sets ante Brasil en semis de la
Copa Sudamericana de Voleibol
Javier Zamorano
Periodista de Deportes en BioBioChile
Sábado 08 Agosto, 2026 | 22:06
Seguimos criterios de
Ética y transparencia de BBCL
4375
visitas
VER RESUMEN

● ● ●

▸ **WORK INSTRUCTIONS**: An exact copy of all the records above is needed.

▸ **SOLUTION**:
sets ante Brasil en semis de la
Copa Sudamericana de Voleibol
Javier Zamorano
Periodista de Deportes en BioBioChile
Sábado 08 Agosto, 2026 | 22:06
Seguimos criterios de
Ética y transparencia de BBCL
4375
visitas
VER RESUMEN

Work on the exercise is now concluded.